Being in the industry, I knew how important it was to get the right team in place. I handle smaller projects than this and while I work with an amazing group of talented individuals, I felt that a project of this size needed to be handled by people that specialize in Pop-Top Construction and understood my design goals. These were:
1. Preserve the craftsman style in our architecture
2. Maintain our current footprint
3. Create a home with space for us as individuals with smart layouts that wasn't a McMansion
4. Do it right (make sure the foundation was sound, remove lead and asbestos, insulate properly, etc)
5. Do all of this in budget
We interviewed and looked at the work of 7 different builders. In the end, we went with Trevor at Redeux. His estimate was in the middle of everyone we spoke to, but more importantly he seemed to listen to what our goals were and understand our vision. Best of all he was building a house down the street and we got to watch a bit of the process and speak to those neighbors about their experience.

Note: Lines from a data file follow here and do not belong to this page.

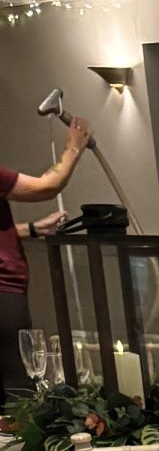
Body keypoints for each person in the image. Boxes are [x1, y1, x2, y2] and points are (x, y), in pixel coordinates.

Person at [1, 113, 90, 401]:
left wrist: (31, 229)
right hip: (3, 294)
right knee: (17, 393)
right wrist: (74, 147)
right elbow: (47, 186)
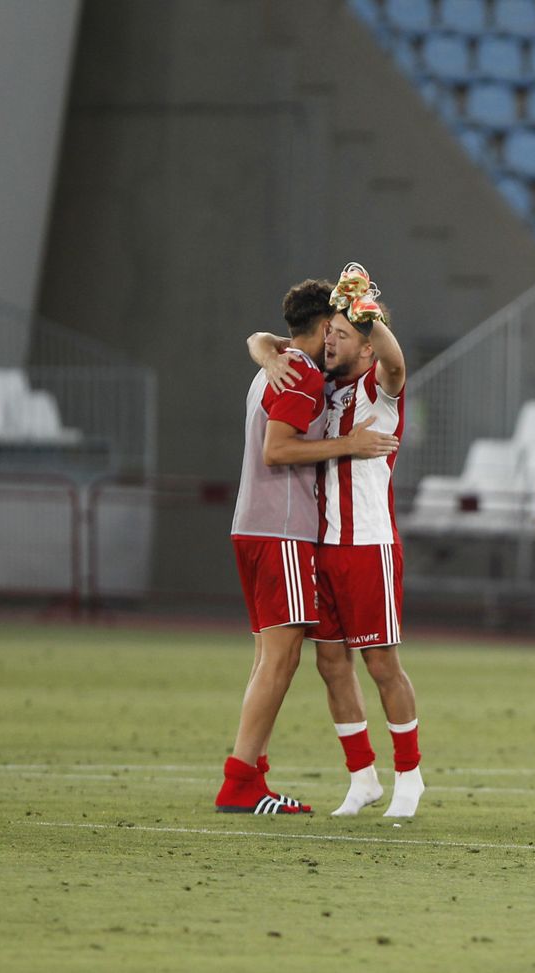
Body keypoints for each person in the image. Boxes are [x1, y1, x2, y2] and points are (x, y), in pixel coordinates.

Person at [217, 278, 398, 814]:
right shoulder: (301, 377)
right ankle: (241, 782)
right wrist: (351, 444)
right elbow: (277, 450)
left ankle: (251, 775)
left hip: (253, 525)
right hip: (283, 530)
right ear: (324, 329)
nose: (338, 340)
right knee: (282, 659)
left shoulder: (274, 364)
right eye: (336, 331)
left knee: (267, 658)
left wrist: (262, 343)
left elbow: (262, 342)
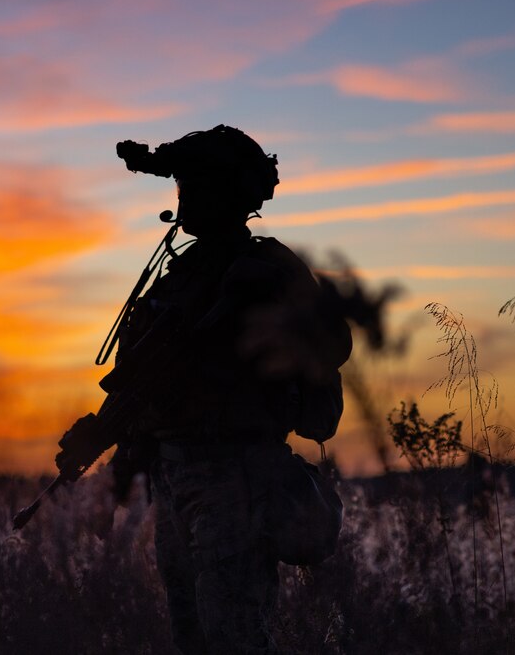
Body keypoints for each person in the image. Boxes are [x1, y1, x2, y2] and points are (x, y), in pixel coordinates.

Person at [106, 126, 352, 653]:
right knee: (190, 631)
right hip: (175, 473)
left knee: (235, 632)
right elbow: (137, 374)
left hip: (234, 476)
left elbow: (328, 345)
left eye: (197, 185)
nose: (185, 197)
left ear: (231, 194)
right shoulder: (180, 276)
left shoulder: (265, 269)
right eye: (181, 185)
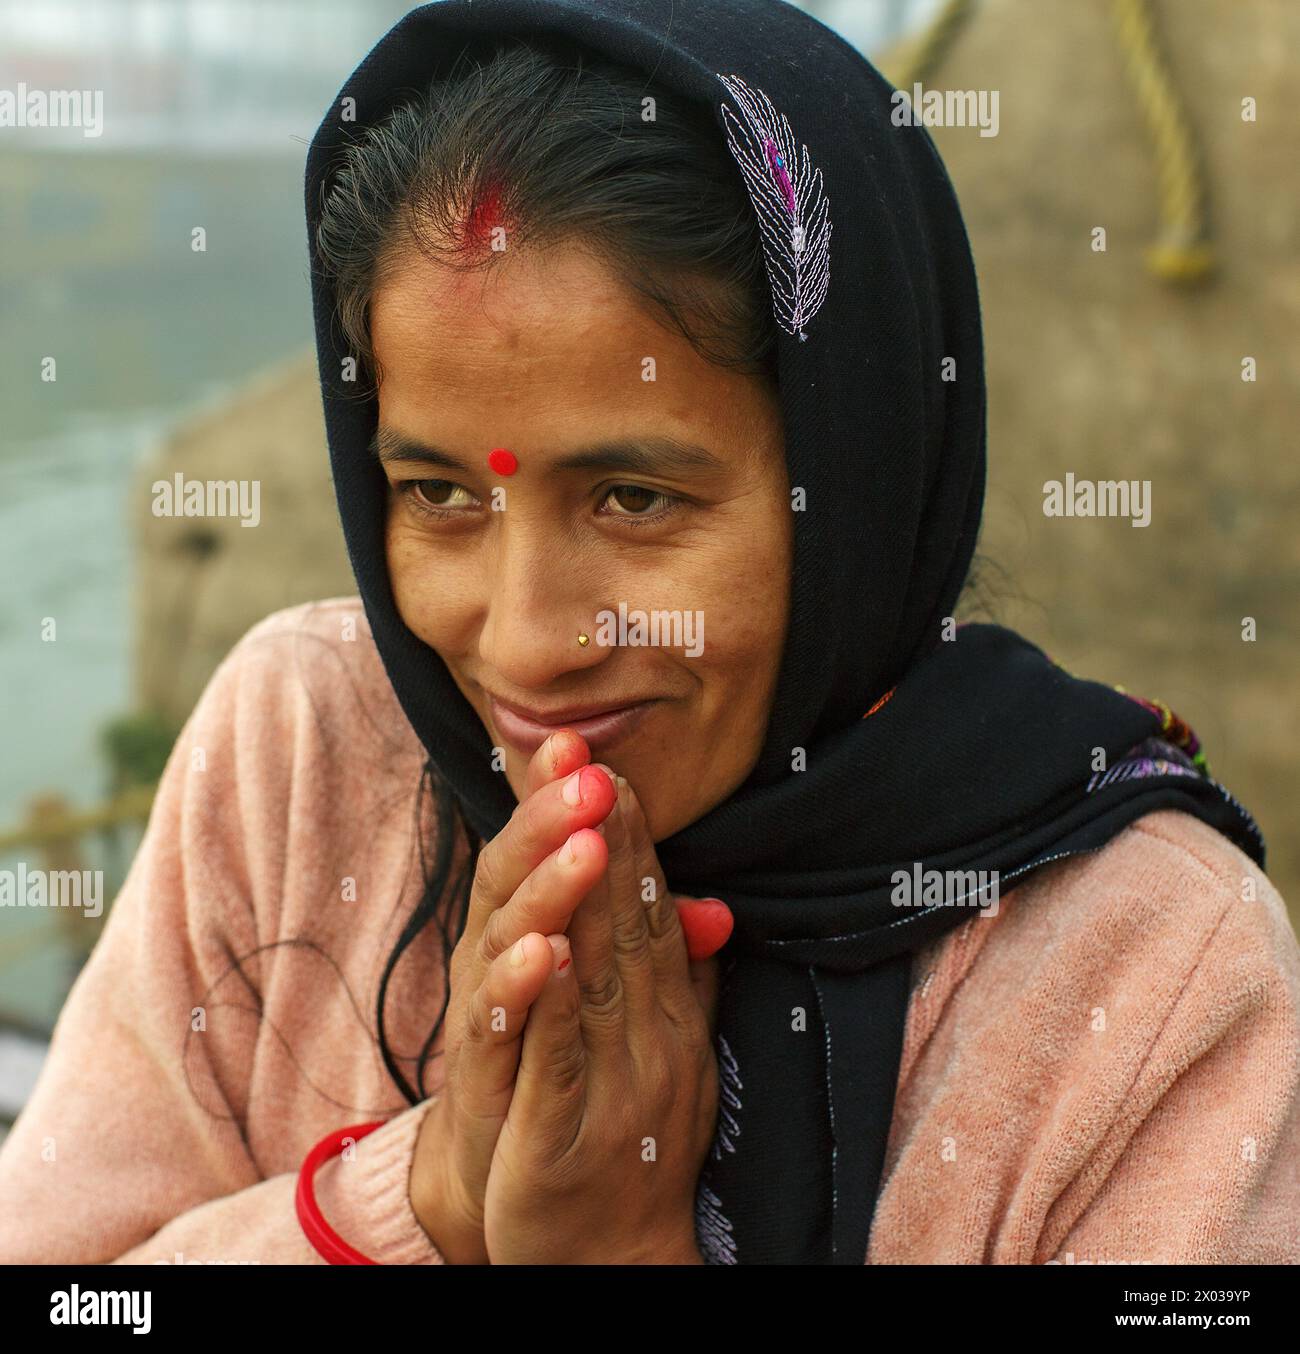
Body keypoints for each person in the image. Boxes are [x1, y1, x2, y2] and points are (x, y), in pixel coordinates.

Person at [1, 0, 1296, 1266]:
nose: (524, 642)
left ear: (855, 478)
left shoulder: (1156, 976)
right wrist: (433, 1193)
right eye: (441, 494)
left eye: (634, 498)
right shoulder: (303, 750)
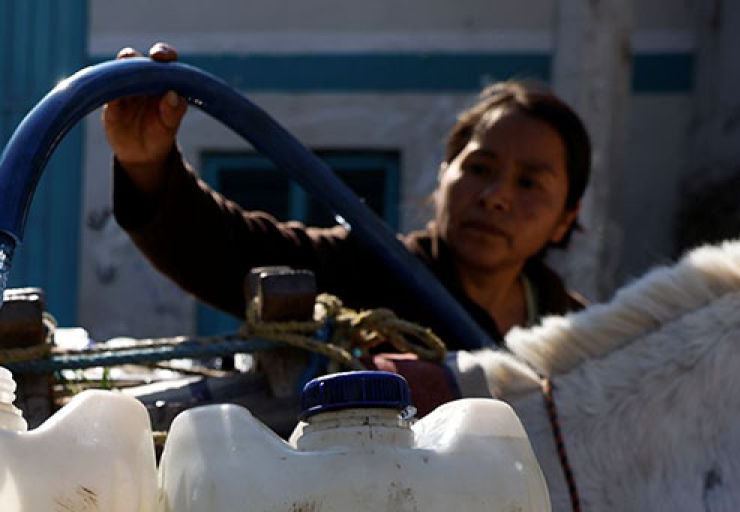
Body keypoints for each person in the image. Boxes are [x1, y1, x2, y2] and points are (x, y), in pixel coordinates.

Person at [103, 43, 590, 348]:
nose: (496, 196)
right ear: (444, 175)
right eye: (479, 168)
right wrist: (147, 162)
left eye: (529, 182)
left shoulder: (582, 337)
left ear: (566, 218)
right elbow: (230, 249)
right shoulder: (373, 270)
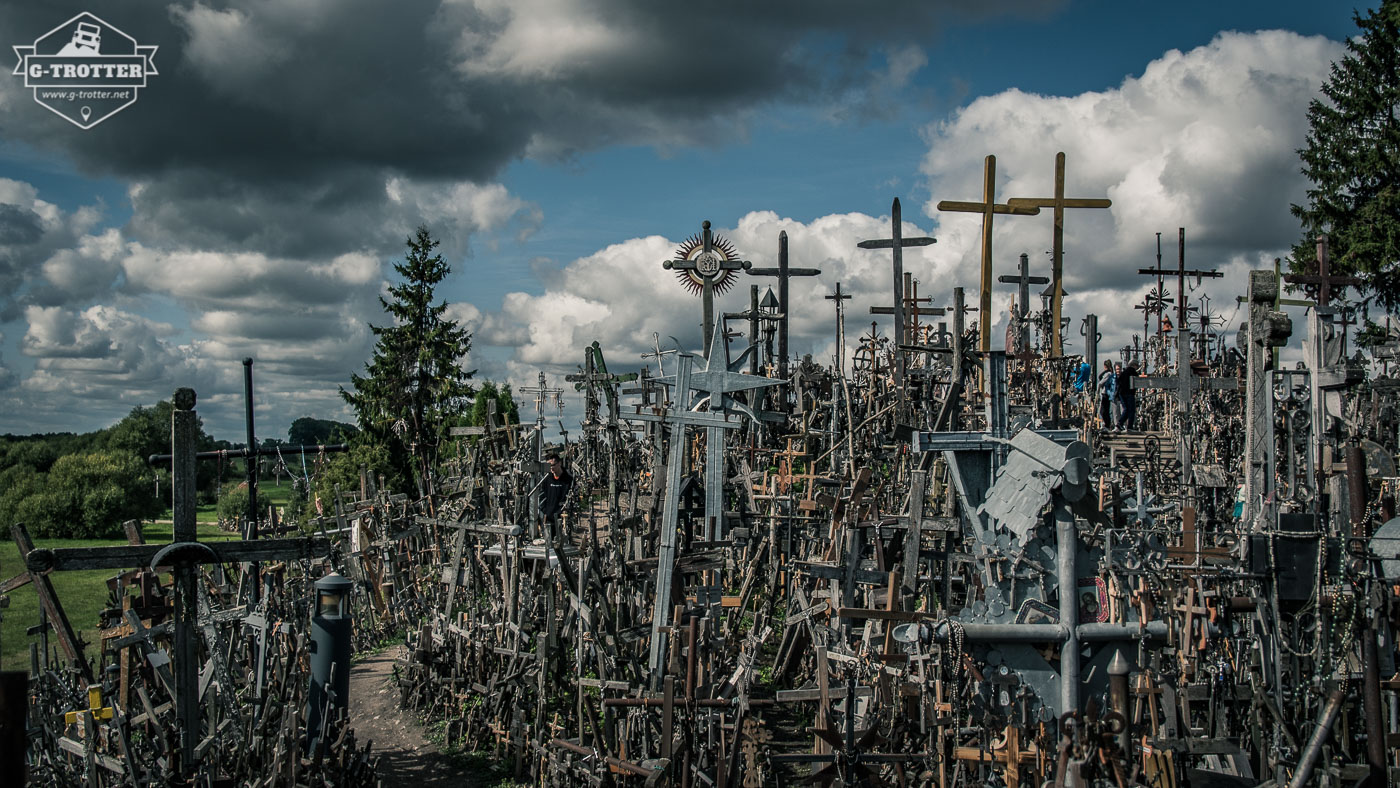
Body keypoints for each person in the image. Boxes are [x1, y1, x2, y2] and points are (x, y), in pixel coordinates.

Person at [537, 452, 573, 544]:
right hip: (549, 516)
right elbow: (541, 496)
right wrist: (545, 510)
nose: (551, 468)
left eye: (553, 465)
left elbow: (572, 496)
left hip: (563, 516)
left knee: (563, 542)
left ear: (559, 463)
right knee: (550, 542)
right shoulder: (546, 479)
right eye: (549, 466)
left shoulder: (568, 480)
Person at [1116, 360, 1139, 431]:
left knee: (1126, 409)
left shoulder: (1124, 372)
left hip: (1122, 393)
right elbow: (1137, 383)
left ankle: (1120, 423)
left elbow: (1118, 381)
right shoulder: (1133, 372)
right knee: (1131, 410)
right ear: (1134, 365)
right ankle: (1130, 426)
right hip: (1129, 393)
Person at [1097, 360, 1117, 430]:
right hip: (1106, 393)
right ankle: (1106, 424)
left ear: (1105, 366)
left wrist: (1098, 390)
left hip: (1105, 393)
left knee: (1103, 410)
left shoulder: (1108, 373)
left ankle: (1107, 425)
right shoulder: (1109, 373)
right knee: (1105, 410)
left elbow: (1101, 382)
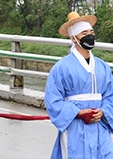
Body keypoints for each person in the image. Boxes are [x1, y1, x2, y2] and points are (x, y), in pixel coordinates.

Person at [45, 12, 113, 158]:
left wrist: (104, 111)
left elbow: (110, 95)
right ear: (73, 38)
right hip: (75, 127)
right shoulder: (61, 67)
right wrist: (77, 113)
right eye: (84, 33)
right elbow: (53, 100)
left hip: (100, 126)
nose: (90, 35)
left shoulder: (103, 67)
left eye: (91, 32)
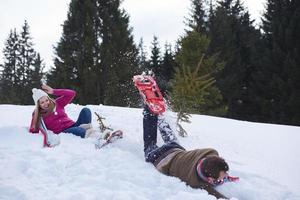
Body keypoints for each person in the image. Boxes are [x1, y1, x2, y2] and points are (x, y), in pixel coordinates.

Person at [143, 106, 235, 199]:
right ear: (210, 179)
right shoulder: (195, 182)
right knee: (150, 143)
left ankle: (158, 115)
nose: (226, 176)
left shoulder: (210, 152)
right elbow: (217, 196)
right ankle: (149, 113)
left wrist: (222, 174)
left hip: (175, 148)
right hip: (160, 157)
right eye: (222, 176)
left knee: (171, 139)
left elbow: (216, 164)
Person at [29, 84, 94, 138]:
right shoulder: (38, 114)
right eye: (42, 102)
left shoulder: (57, 103)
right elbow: (33, 130)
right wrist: (36, 115)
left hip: (74, 125)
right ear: (38, 105)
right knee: (78, 130)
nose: (46, 103)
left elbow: (72, 93)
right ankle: (93, 135)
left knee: (86, 111)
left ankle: (88, 131)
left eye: (46, 100)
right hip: (64, 132)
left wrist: (53, 91)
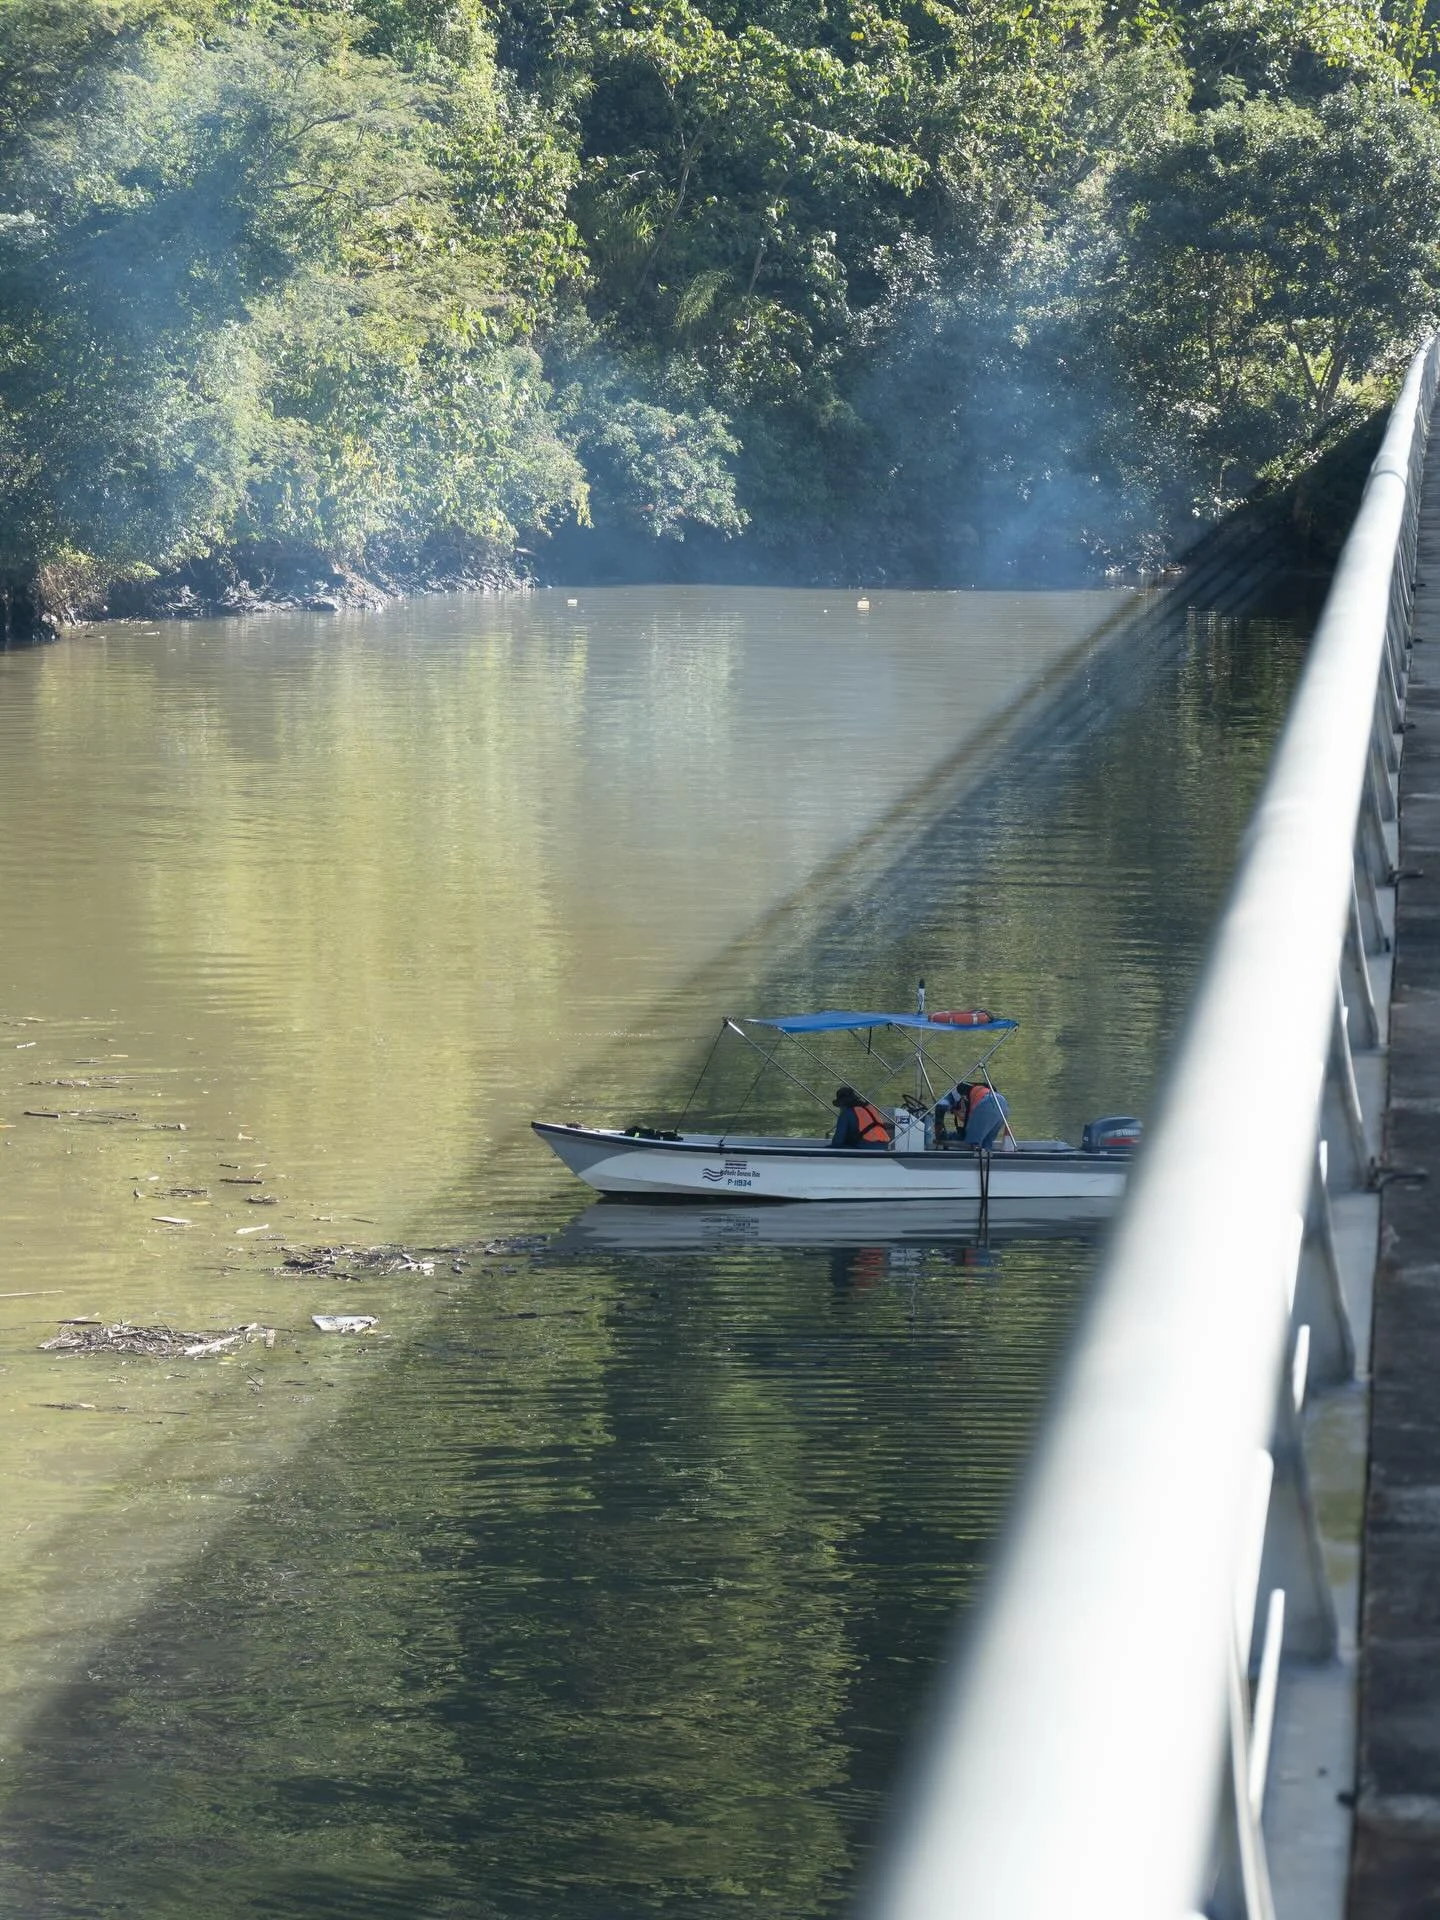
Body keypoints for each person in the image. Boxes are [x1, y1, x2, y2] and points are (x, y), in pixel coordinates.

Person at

So with contracts signed we began work with their architect, Dawn from Design Edge. Oh Dawn, I can't say enough good things about her. I walked Dawn through our house, spoke to her of the things we loved (our exposed brick dining room and our southern light) and things we wanted (a laundry chute for the boys, built in niches with shelving, and a bench in the shower). She has done dozens of bungalow pop tops so she was very familiar with the layout. After studying some space planning diagrams, we really felt that if we could open up the kitchen to the living and dining room and put the staircase at the front we would have enough room for an office/bedroom and bathroom on the main floor. (I understand this isn't important for everyone but this was for us for other reasons specific to our family).
To anyone looking to take on a project like this I can't emphasize enough the importance of working with a qualified architect. A good architect is going to look at your project as a whole. This means considerations of proportions, classic styles, surrounding architecture, volumes, light, window cadence and critical analysis. They are focused on the what as much as the why. Much like you want to build on a solid foundation, an architect sets the tone for the project. It was imperative for us with adding an addition that we were respecting the existing architecture and not merely throwing a box on top of a bungalow. I see this more and more. They look like someone plopped a mobile home on top of a brick bungalow. Sure you maximize the square footage, but you compromise the style and characteristics that make older neighborhoods special. Frequently I'm also seeing people scraping homes and putting a new home from a stock design (think suburban prefab modern), or as I refer to them, a middle finger to the character of the neighborhood. I'm not alone in this as confirmed by the Facebook group Fugly Denver. *tips hat to Brad Evans*
With a few revisions we had our finalized design. Now, on to the finishes!